[Exercise directions]: Sort through the material below and copy each line with "pixels".

Data records Block Start

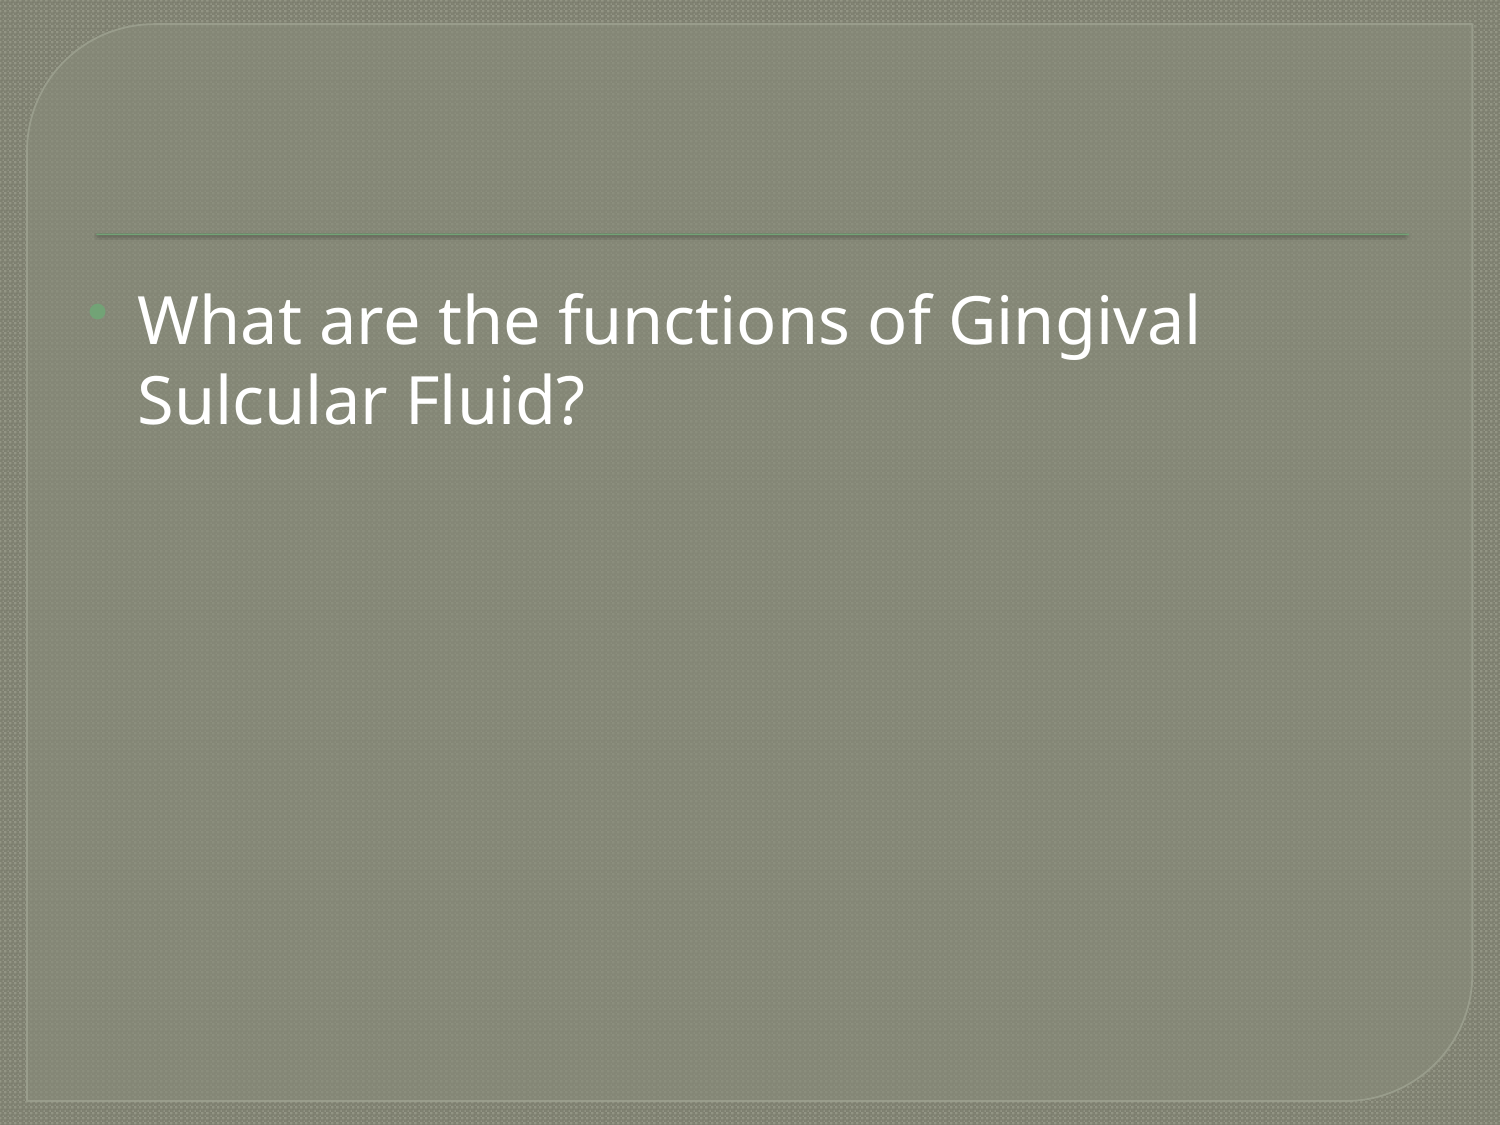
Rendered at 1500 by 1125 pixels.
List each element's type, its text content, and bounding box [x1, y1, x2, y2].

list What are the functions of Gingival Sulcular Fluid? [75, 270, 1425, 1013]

Data records Block End
Data records Block Start

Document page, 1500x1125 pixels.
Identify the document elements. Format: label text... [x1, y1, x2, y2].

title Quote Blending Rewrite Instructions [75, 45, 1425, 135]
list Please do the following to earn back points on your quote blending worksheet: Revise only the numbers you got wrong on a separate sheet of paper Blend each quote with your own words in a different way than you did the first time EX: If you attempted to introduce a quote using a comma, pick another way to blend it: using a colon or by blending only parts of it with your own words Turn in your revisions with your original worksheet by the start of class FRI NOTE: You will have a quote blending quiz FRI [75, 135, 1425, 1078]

Data records Block End

[Reply to the exercise]:
Rendered at 1500 by 1125 pixels.
Document page, 1500x1125 pixels.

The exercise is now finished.